Entries shown »
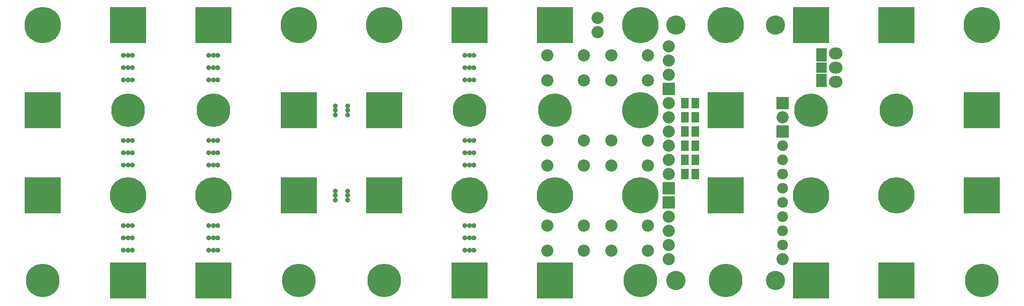
<source format=gts>
%TF.GenerationSoftware,KiCad,Pcbnew,4.0.6-e0-6349~53~ubuntu16.04.1*%
%TF.CreationDate,2017-06-14T21:22:08+05:30*%
%TF.ProjectId,ultim_bus,756C74696D5F6275732E6B696361645F,rev?*%
%TF.FileFunction,Soldermask,Top*%
%FSLAX46Y46*%
G04 Gerber Fmt 4.6, Leading zero omitted, Abs format (unit mm)*
G04 Created by KiCad (PCBNEW 4.0.6-e0-6349~53~ubuntu16.04.1) date Wed Jun 14 21:22:08 2017*
%MOMM*%
%LPD*%
G01*
G04 APERTURE LIST*
%ADD10C,0.101600*%
%ADD11C,2.178000*%
%ADD12C,0.900000*%
%ADD13C,6.496000*%
%ADD14R,6.496000X6.496000*%
%ADD15C,6.000000*%
%ADD16O,2.432000X2.127200*%
%ADD17R,1.924000X1.924000*%
%ADD18R,1.924000X2.432000*%
%ADD19R,1.400000X1.850000*%
%ADD20R,2.178000X2.178000*%
%ADD21C,1.924000*%
%ADD22C,3.448000*%
G04 APERTURE END LIST*
D10*
D11*
X129615000Y-66330000D03*
X123115000Y-70830000D03*
X129615000Y-70830000D03*
X123115000Y-66330000D03*
D12*
X85260000Y-60960000D03*
X87460000Y-60960000D03*
X85260000Y-60160000D03*
X85260000Y-61760000D03*
X87460000Y-61760000D03*
X87460000Y-60160000D03*
D13*
X63500000Y-60960000D03*
X170180000Y-60960000D03*
X124460000Y-60960000D03*
X109220000Y-60960000D03*
X48260000Y-60960000D03*
X185420000Y-60960000D03*
D12*
X85260000Y-45720000D03*
X87460000Y-45720000D03*
X85260000Y-44920000D03*
X85260000Y-46520000D03*
X87460000Y-46520000D03*
X87460000Y-44920000D03*
D13*
X200660000Y-30480000D03*
X33020000Y-30480000D03*
X78740000Y-30480000D03*
X93980000Y-30480000D03*
X139700000Y-30480000D03*
X154940000Y-30480000D03*
D14*
X185420000Y-30480000D03*
X48260000Y-30480000D03*
X63500000Y-30480000D03*
X109220000Y-30480000D03*
X124460000Y-30480000D03*
X170180000Y-30480000D03*
X200660000Y-60960000D03*
X33020000Y-60960000D03*
X78740000Y-60960000D03*
X93980000Y-60960000D03*
D13*
X139700000Y-60960000D03*
D14*
X154940000Y-60960000D03*
D15*
X185420000Y-45720000D03*
D14*
X200660000Y-45720000D03*
X33020000Y-45720000D03*
D15*
X48260000Y-45720000D03*
X63500000Y-45720000D03*
D14*
X78740000Y-45720000D03*
X93980000Y-45720000D03*
D15*
X109220000Y-45720000D03*
X124460000Y-45720000D03*
D13*
X139700000Y-45720000D03*
D14*
X154940000Y-45720000D03*
D15*
X170180000Y-45720000D03*
D14*
X185420000Y-76200000D03*
D15*
X200660000Y-76200000D03*
X33020000Y-76200000D03*
D14*
X48260000Y-76200000D03*
X63500000Y-76200000D03*
D15*
X78740000Y-76200000D03*
X93980000Y-76200000D03*
D14*
X109220000Y-76200000D03*
X124460000Y-76200000D03*
D15*
X139700000Y-76200000D03*
X154940000Y-76200000D03*
D14*
X170180000Y-76200000D03*
D12*
X48260000Y-35900000D03*
X48260000Y-40300000D03*
X49060000Y-35900000D03*
X47460000Y-35900000D03*
X47460000Y-40300000D03*
X49060000Y-40300000D03*
X48260000Y-38100000D03*
X49060000Y-38100000D03*
X47460000Y-38100000D03*
X48260000Y-51140000D03*
X48260000Y-55540000D03*
X49060000Y-51140000D03*
X47460000Y-51140000D03*
X47460000Y-55540000D03*
X49060000Y-55540000D03*
X48260000Y-53340000D03*
X49060000Y-53340000D03*
X47460000Y-53340000D03*
X48260000Y-66380000D03*
X48260000Y-70780000D03*
X49060000Y-66380000D03*
X47460000Y-66380000D03*
X47460000Y-70780000D03*
X49060000Y-70780000D03*
X48260000Y-68580000D03*
X49060000Y-68580000D03*
X47460000Y-68580000D03*
D16*
X174625000Y-40640000D03*
X174625000Y-38100000D03*
X174625000Y-35560000D03*
D17*
X172085000Y-38100000D03*
D18*
X172085000Y-35814000D03*
X172085000Y-40386000D03*
D12*
X63500000Y-35900000D03*
X63500000Y-40300000D03*
X64300000Y-35900000D03*
X62700000Y-35900000D03*
X62700000Y-40300000D03*
X64300000Y-40300000D03*
X63500000Y-38100000D03*
X64300000Y-38100000D03*
X62700000Y-38100000D03*
X109220000Y-35900000D03*
X109220000Y-40300000D03*
X110020000Y-35900000D03*
X108420000Y-35900000D03*
X108420000Y-40300000D03*
X110020000Y-40300000D03*
X109220000Y-38100000D03*
X110020000Y-38100000D03*
X108420000Y-38100000D03*
X63500000Y-51140000D03*
X63500000Y-55540000D03*
X64300000Y-51140000D03*
X62700000Y-51140000D03*
X62700000Y-55540000D03*
X64300000Y-55540000D03*
X63500000Y-53340000D03*
X64300000Y-53340000D03*
X62700000Y-53340000D03*
X109220000Y-51140000D03*
X109220000Y-55540000D03*
X110020000Y-51140000D03*
X108420000Y-51140000D03*
X108420000Y-55540000D03*
X110020000Y-55540000D03*
X109220000Y-53340000D03*
X110020000Y-53340000D03*
X108420000Y-53340000D03*
X63500000Y-66380000D03*
X63500000Y-70780000D03*
X64300000Y-66380000D03*
X62700000Y-66380000D03*
X62700000Y-70780000D03*
X64300000Y-70780000D03*
X63500000Y-68580000D03*
X64300000Y-68580000D03*
X62700000Y-68580000D03*
X109220000Y-66380000D03*
X109220000Y-70780000D03*
X110020000Y-66380000D03*
X108420000Y-66380000D03*
X108420000Y-70780000D03*
X110020000Y-70780000D03*
X109220000Y-68580000D03*
X110020000Y-68580000D03*
X108420000Y-68580000D03*
D19*
X149540000Y-57150000D03*
X147640000Y-57150000D03*
X149540000Y-54610000D03*
X147640000Y-54610000D03*
X149540000Y-52070000D03*
X147640000Y-52070000D03*
X149540000Y-49530000D03*
X147640000Y-49530000D03*
X149540000Y-46990000D03*
X147640000Y-46990000D03*
X149540000Y-44450000D03*
X147640000Y-44450000D03*
D11*
X132080000Y-31710000D03*
X132080000Y-29210000D03*
D20*
X144780000Y-41910000D03*
X165100000Y-44450000D03*
X165100000Y-49530000D03*
X144780000Y-59690000D03*
X144780000Y-62230000D03*
D11*
X144780000Y-34290000D03*
X144780000Y-36830000D03*
X144780000Y-39370000D03*
X144780000Y-44450000D03*
X144780000Y-46990000D03*
X144780000Y-49530000D03*
X144780000Y-52070000D03*
X144780000Y-54610000D03*
X144780000Y-57150000D03*
X144780000Y-64770000D03*
X144780000Y-67310000D03*
X144780000Y-69850000D03*
X144780000Y-72390000D03*
X165100000Y-72390000D03*
D21*
X165100000Y-69850000D03*
X165100000Y-67310000D03*
X165100000Y-64770000D03*
X165100000Y-62230000D03*
X165100000Y-59690000D03*
X165100000Y-57150000D03*
X165100000Y-54610000D03*
X165100000Y-52070000D03*
D11*
X165100000Y-46990000D03*
D22*
X146050000Y-30480000D03*
X146050000Y-76200000D03*
X163830000Y-76200000D03*
X163830000Y-30480000D03*
D11*
X134545000Y-40350000D03*
X141045000Y-35850000D03*
X134545000Y-35850000D03*
X141045000Y-40350000D03*
X123115000Y-40350000D03*
X129615000Y-35850000D03*
X123115000Y-35850000D03*
X129615000Y-40350000D03*
X134545000Y-55590000D03*
X141045000Y-51090000D03*
X134545000Y-51090000D03*
X141045000Y-55590000D03*
X123115000Y-55590000D03*
X129615000Y-51090000D03*
X123115000Y-51090000D03*
X129615000Y-55590000D03*
X141045000Y-66330000D03*
X134545000Y-70830000D03*
X141045000Y-70830000D03*
X134545000Y-66330000D03*
M02*

</source>
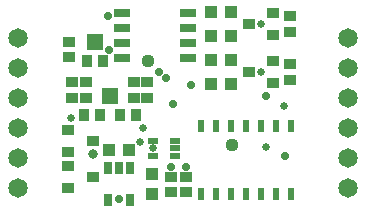
<source format=gbr>
G04 EAGLE Gerber X2 export*
%TF.Part,Single*%
%TF.FileFunction,Soldermask,Top,1*%
%TF.FilePolarity,Negative*%
%TF.GenerationSoftware,Autodesk,EAGLE,9.0.1*%
%TF.CreationDate,2018-09-06T19:24:28Z*%
G75*
%MOMM*%
%FSLAX34Y34*%
%LPD*%
%AMOC8*
5,1,8,0,0,1.08239X$1,22.5*%
G01*
%ADD10R,1.127000X1.127000*%
%ADD11R,1.027000X0.827000*%
%ADD12R,1.327000X0.727000*%
%ADD13R,0.627000X1.127000*%
%ADD14C,1.651000*%
%ADD15C,1.127000*%
%ADD16R,1.027000X0.927000*%
%ADD17R,0.927000X0.477000*%
%ADD18R,0.677000X1.127000*%
%ADD19R,0.637000X0.317000*%
%ADD20R,0.827000X1.027000*%
%ADD21C,0.731000*%
%ADD22C,0.681000*%
%ADD23C,0.831000*%


D10*
X159140Y149860D03*
X176140Y149860D03*
X195580Y112150D03*
X195580Y129150D03*
D11*
X212090Y114150D03*
X212090Y127150D03*
X312420Y222400D03*
X312420Y209400D03*
X312420Y250040D03*
X312420Y263040D03*
X224790Y127150D03*
X224790Y114150D03*
D12*
X170120Y265430D03*
X170120Y252730D03*
X170120Y240030D03*
X170120Y227330D03*
X226120Y227330D03*
X226120Y240030D03*
X226120Y252730D03*
X226120Y265430D03*
D13*
X275590Y169720D03*
X288290Y169720D03*
X300990Y169720D03*
X313690Y169720D03*
X262890Y169720D03*
X250190Y169720D03*
X237490Y169720D03*
X237490Y112220D03*
X250190Y112220D03*
X262890Y112220D03*
X275590Y112220D03*
X288290Y112220D03*
X300990Y112220D03*
X313690Y112220D03*
D14*
X82550Y244458D03*
X82550Y219058D03*
X82550Y193658D03*
X82550Y168258D03*
X82550Y142858D03*
X82550Y117458D03*
X361950Y117458D03*
X361950Y142858D03*
X361950Y168258D03*
X361950Y193658D03*
X361950Y219058D03*
X361950Y244458D03*
D15*
X263057Y154247D03*
X192347Y224957D03*
D11*
X180340Y207160D03*
X180340Y194160D03*
X191770Y207160D03*
X191770Y194160D03*
D16*
X124620Y166980D03*
X124620Y147980D03*
X145620Y157480D03*
D17*
X196240Y157630D03*
X196240Y144630D03*
X215240Y144630D03*
X215240Y151130D03*
X215240Y157630D03*
D18*
X177140Y107150D03*
X158140Y107150D03*
X158140Y134150D03*
X167640Y134150D03*
X177140Y134150D03*
D19*
X156670Y190330D03*
X156670Y193830D03*
X156670Y197330D03*
X156670Y200830D03*
X163370Y200830D03*
X163370Y197330D03*
X163370Y193830D03*
X163370Y190330D03*
X143970Y236050D03*
X143970Y239550D03*
X143970Y243050D03*
X143970Y246550D03*
X150670Y246550D03*
X150670Y243050D03*
X150670Y239550D03*
X150670Y236050D03*
D11*
X125730Y241450D03*
X125730Y228450D03*
D20*
X151280Y179070D03*
X138280Y179070D03*
D11*
X128270Y207160D03*
X128270Y194160D03*
X139700Y207160D03*
X139700Y194160D03*
D20*
X140820Y224790D03*
X153820Y224790D03*
X168760Y179070D03*
X181760Y179070D03*
D16*
X124620Y136500D03*
X124620Y117500D03*
X145620Y127000D03*
X298290Y247040D03*
X298290Y266040D03*
X277290Y256540D03*
X298290Y206400D03*
X298290Y225400D03*
X277290Y215900D03*
D10*
X245500Y266700D03*
X262500Y266700D03*
X245500Y246380D03*
X262500Y246380D03*
X245500Y205740D03*
X262500Y205740D03*
X245500Y226060D03*
X262500Y226060D03*
D21*
X212952Y188368D03*
X228600Y204470D03*
D22*
X292100Y152400D03*
X288290Y215900D03*
X288290Y256540D03*
D21*
X201930Y215900D03*
X292100Y195580D03*
X207279Y210551D03*
X224790Y135194D03*
D22*
X307340Y186690D03*
D21*
X212090Y135194D03*
D22*
X196850Y151130D03*
D21*
X158750Y262890D03*
X159126Y234724D03*
X167640Y107950D03*
D22*
X187960Y168378D03*
D21*
X308610Y144780D03*
D22*
X127000Y176530D03*
X185434Y156210D03*
D23*
X146050Y146050D03*
M02*

</source>
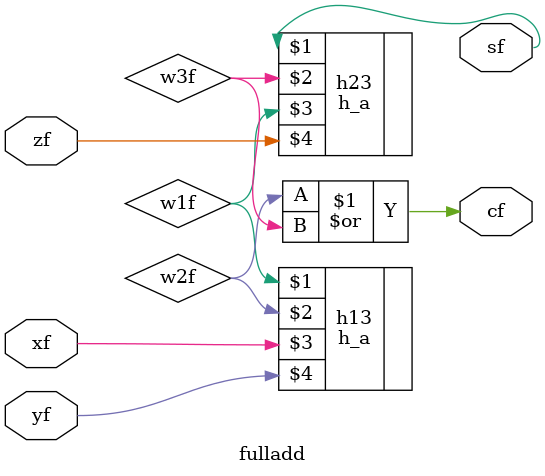
<source format=v>
`timescale 1ns / 1ps


module fulladd(sf,cf,xf,yf,zf);
  output sf,cf;
  input xf,yf,zf;
  wire w1f,w2f,w3f;
  h_a h13(w1f,w2f,xf,yf);
  h_a h23(sf,w3f,w1f,zf);
  or h3(cf,w2f,w3f);
endmodule

</source>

Directions » All lines of the material that contain the string "EAGLE" are to be copied.

Exercise solution »
G04 EAGLE Gerber X2 export*
%TF.GenerationSoftware,Autodesk,EAGLE,9.0.1*%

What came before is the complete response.